Sunday, March 14, 2010

The Red Deer river canyon

Hey-O to everyone out there in Blog land! It's time I introduce myself and finally blog. I am Avery, one of the interpreters for W.E.E.S. I have had the pleasure of working with them for almost a year now and that's how long it takes me to Blog I guess!

The Red Deer river canyon is an often overlooked asset to our landscape! Formed millions of years ago, this amazing canyon gives us a direct look into the past. The different rock and silt layers are clearly visible in parts and show us what is really under our feet! (all the way down to the Paleocene era Paskapoo sandstone, our bedrock)

The canyon is also home to diverse wildlife like Eagles, Osprey, White Tail and Mule deer as well as coyotes and other scavengers! Both winter and summer the canyon offers amazing vistas (and learning opportunities).

Accessing the canyon can be difficult as trails are hard to come-by and the walls can get quite steep, but there is a better way to see it than by foot:

By Raft!

W.E.E.S will once again be offering raft trips down the Red Deer river during the summer months and would love to accommodate you and/or your group! Float down the river and enjoy the sights and sounds with an Interpreter guiding the way. Please call for more information and prices!

In other wonderful nature news, spring once again provided a surprise to the Rocky Mountains in the last few days, over 60cms dropped all over Rockies and Columbia's with more in the forecast! With this exciting news it is certain that many will head out to enjoy this new snow by ski's, snowshoes and snow-machine but please update yourself with the Avalanche conditions! It is very dangerous with all this new storm snow so please check the Canadian Avalanche Association page for condition updates before you head out into the uncontrolled areas.

Adventure Safely!


Monday, March 08, 2010

Take a Survey - Help us Out

The Nature Centre staff is looking to overhaul the programs offered both onsite at the Nature Centre and offsite in th community and surrounding area.

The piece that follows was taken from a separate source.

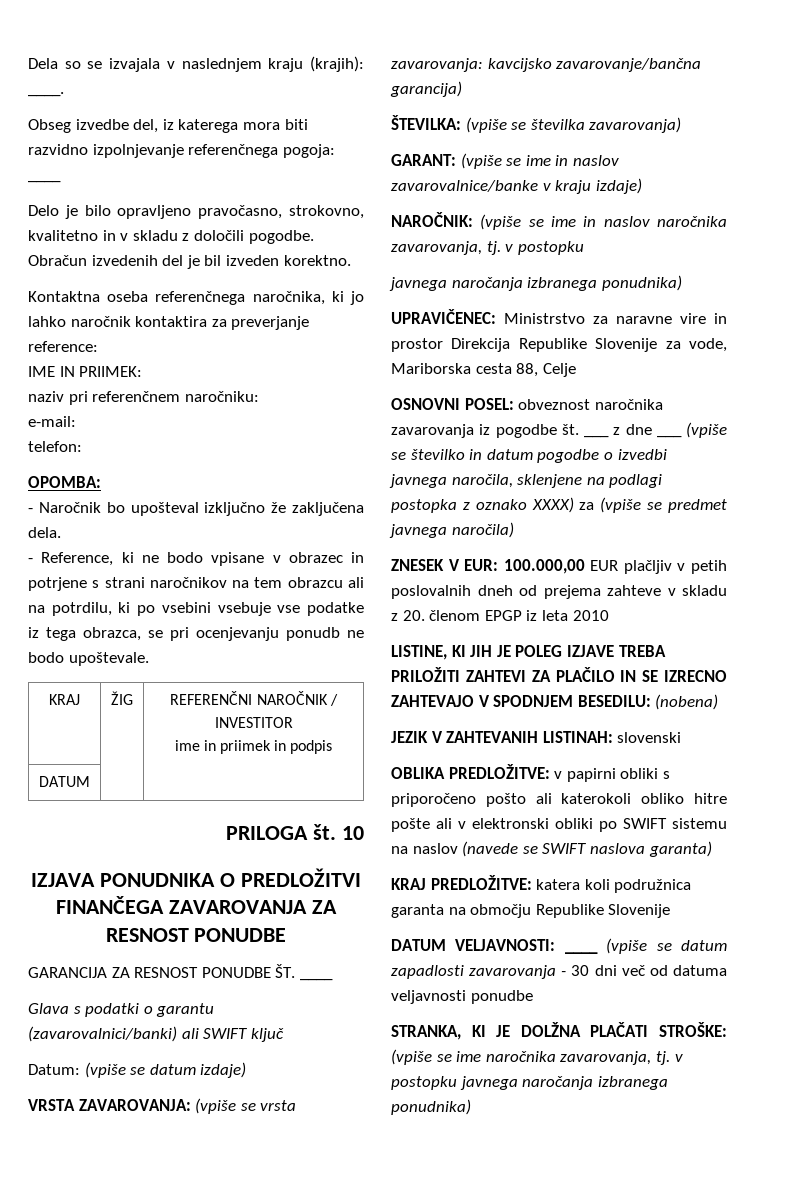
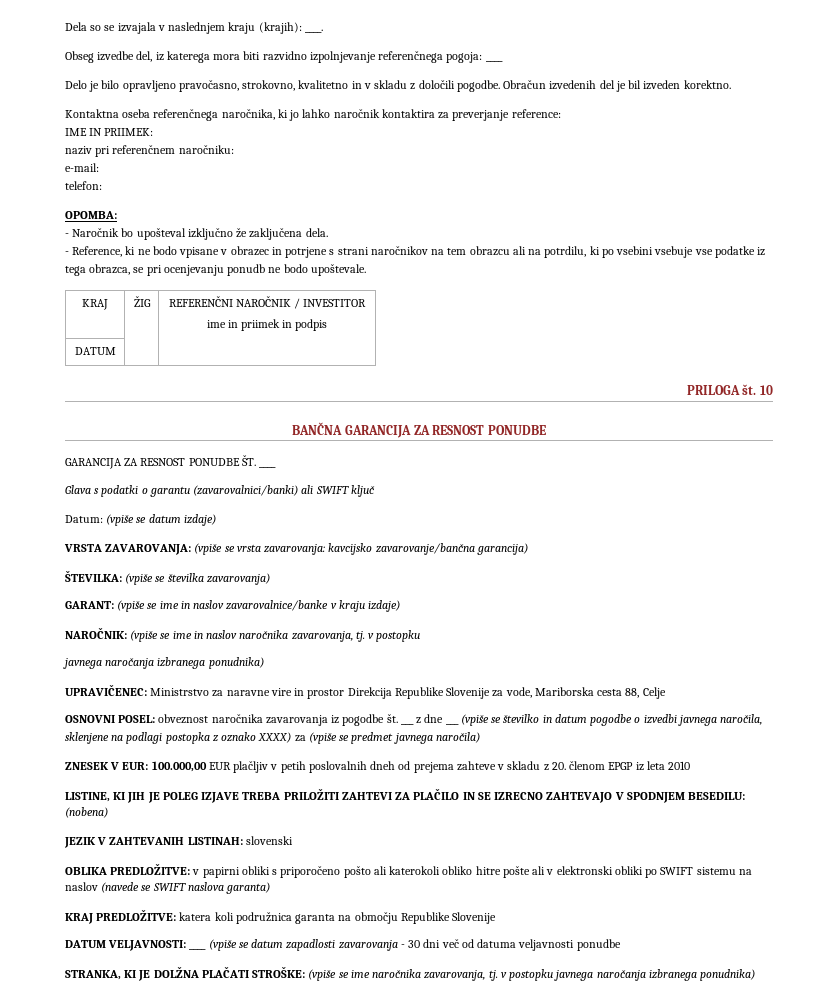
[31,868,361,887] [56,896,307,914] IZJAVA PONUDNIKA O PREDLOŽITVI FINANČEGA ZAVAROVANJA -> [292,422,411,438] BANČNA GARANCIJA

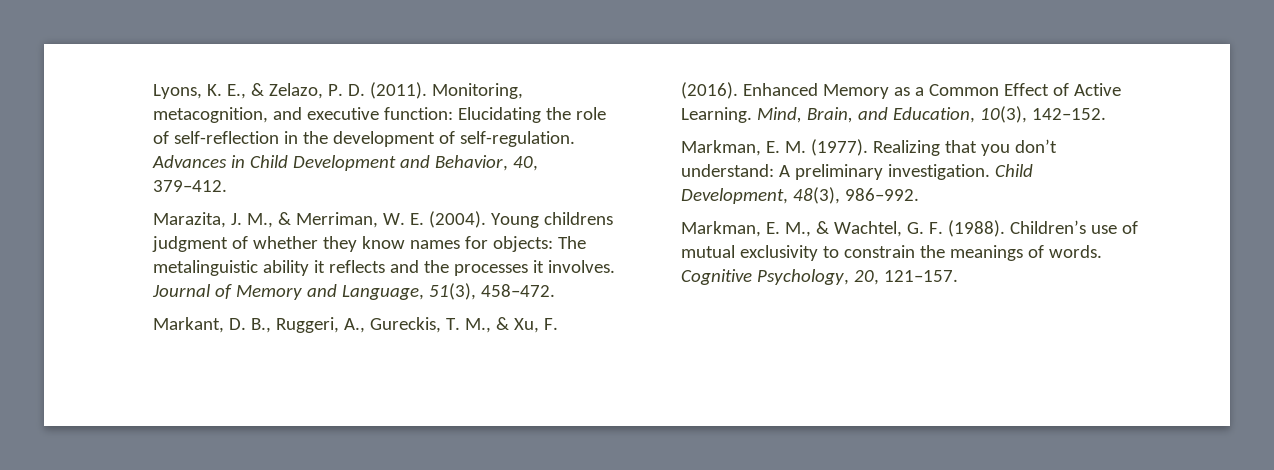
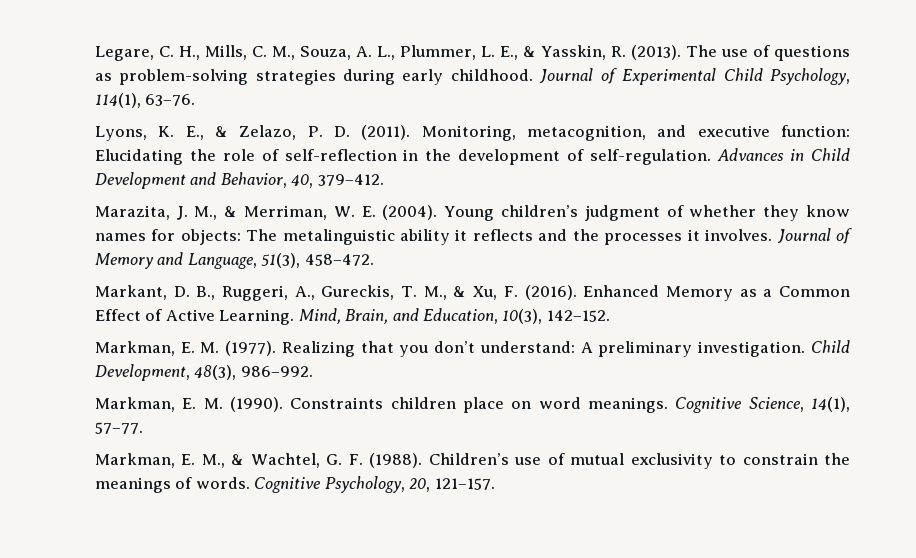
(153, 91) none -> [94,45,850,61] [94,68,850,85] [94,93,196,108] Legare, C. H., Mills, C. M., Souza, A. L., Plummer, L. E., & Yasskin, R. (2013). The use of questions as problem-solving strategies during early childhood. Journal of Experimental Child Psychology, 114(1), 63–76. //
[544,212,614,225] childrens -> [500,205,578,217] children’s
(920, 194) none -> [94,397,850,413] [94,422,143,434] // Markman, E. M. (1990). Constraints children place on word meanings. Cognitive Science, 14(1), 57–77.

Please take a moment to hit the link and fill out our on-line survey. It will take less than 10 minutes.


Monday, March 01, 2010

First Critters of Spring

As I was leaving work on Friday I saw a sight that would warm the heart of all those who yearn for the end of winter: A Richardson's Ground Squirrel (commonly and mistakenly known around here as gophers) ran across the parking lot.

Ground squirrels spend most of their year underground hibernating. They pop up in early spring to mate, fight with each other (males), rear their young and store food. This is a reasonably short, yet exceptionally busy period of time. By the end of July the adults will be heading back underground. The juveniles will remain active until around the end of September.

While we spent the first part of February dicussing the pros and cons of the various groundhogs seeing, or not seeing, their shadows the humble Richardson's Ground Squirrel may give us a better indication of when our spring may arrive and what it may look like.

Also, and I think I tweeted this on our Twitter Feed, while enjoying a brisk, late-winter snowshoe with my family on Sunday morning, my daughter said "Listen Daddy, geese." Sure enough, I looked up to see the first V of returning geese this year. Spring must be on its way.